What you will do
Two lines below mark the span: the one containing "cx_px: -483" and the one containing "f_number: 11". Set down both, plus every line between, exactly as they stand, and nothing else.
---+---
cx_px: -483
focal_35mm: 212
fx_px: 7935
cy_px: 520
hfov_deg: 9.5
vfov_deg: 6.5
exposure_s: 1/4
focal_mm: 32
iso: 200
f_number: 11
---+---
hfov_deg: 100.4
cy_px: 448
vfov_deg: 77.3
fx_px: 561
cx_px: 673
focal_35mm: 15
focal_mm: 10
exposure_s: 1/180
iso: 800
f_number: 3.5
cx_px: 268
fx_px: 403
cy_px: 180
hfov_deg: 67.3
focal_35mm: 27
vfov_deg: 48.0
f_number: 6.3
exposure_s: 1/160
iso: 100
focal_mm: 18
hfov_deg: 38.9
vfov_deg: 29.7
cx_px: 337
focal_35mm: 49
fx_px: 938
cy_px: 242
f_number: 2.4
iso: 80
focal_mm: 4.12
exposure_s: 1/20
---+---
Task answer
cx_px: -483
focal_35mm: 212
fx_px: 7935
cy_px: 520
hfov_deg: 9.5
vfov_deg: 6.5
exposure_s: 1/4
focal_mm: 32
iso: 200
f_number: 11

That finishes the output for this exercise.